His sore leg muscles thanked him when he got up to leave the matatu. It was at a busy roundabout and the driver seemed to be in a hurry, starting an impromptu race with the next matatu. ‘Kanyagia!’, was all the conductor said and the matatu was already moving almost before both his feet touched the ground.

It’s probably too early for alcohol, he thought, I should probably get a soda or something kutuliza moyo. There was a man with one of those huge portable coolers nearby so he ambled over there, and after a little haggling over prices during which he privately lamented over the state of the nation, he chose the half litre Coke. The fizz of gases when the bottle top was removed was the best sound he’d heard all day. He took a big sip of the drink almost as if he couldn’t help himself, then put the bottle down to use his hands to fish for money inside his pockets. Right pocket. Nothing. Left pocket. Nothing.

Huh.

Strange.

It was the maroon rag at his feet, the same color as the conductor’s jacket, which triggered the memory. It all unfolded in his mind like a movie on loop. He actually took two steps back and started rubbing absently at the pain that had suddenly bloomed in his chest. How could he have forgotten his change like that? What would he do? Where would he go now? He was penniless now.

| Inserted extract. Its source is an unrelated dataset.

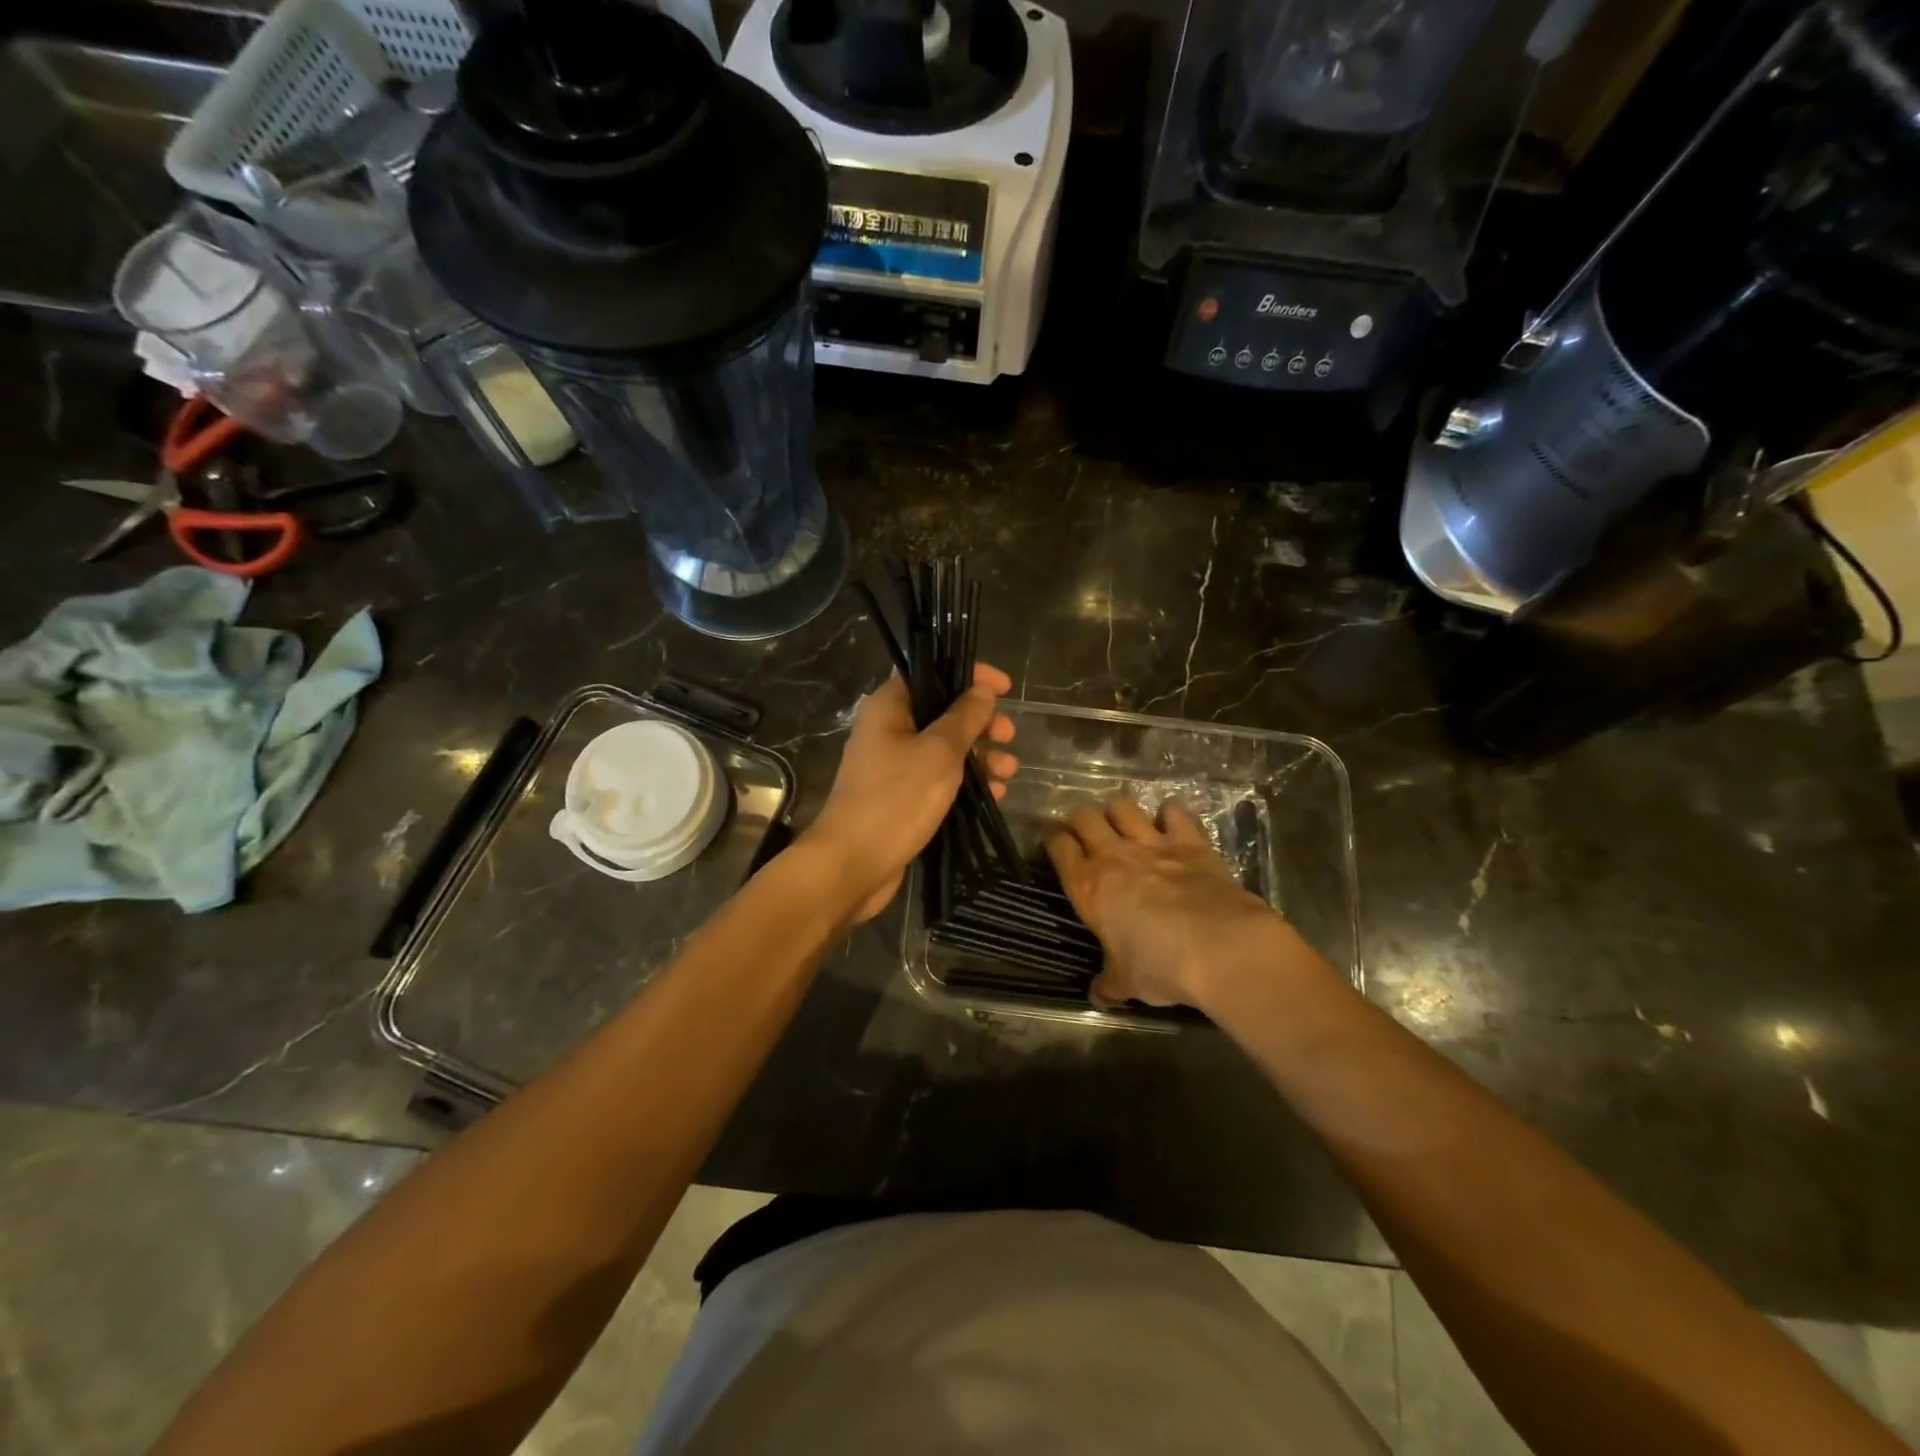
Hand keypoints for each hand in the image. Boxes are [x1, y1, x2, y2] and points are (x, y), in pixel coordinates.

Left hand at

Panic was a heavily breathing monster inside him, though he tried to look calm on the outside. He looked at the vendor who was looking at him, patiently waiting for his money. He took another sip, and another, and another. He forced himself to set the bottle down after some part of his mind kept urging him to break it and cut something. Or someone.

He looked at the man, in whose eyes impatience lived, and did what came naturally.  He ran, going faster the louder the man screamed for help, and praying not to be struck down by lightning for making a lame man chase after him. He ran until the pain at his side could no longer be ignored, then he started stopping strangers and asking for help, always hoping he wouldn’t be ignored like he had done to countless others in the past.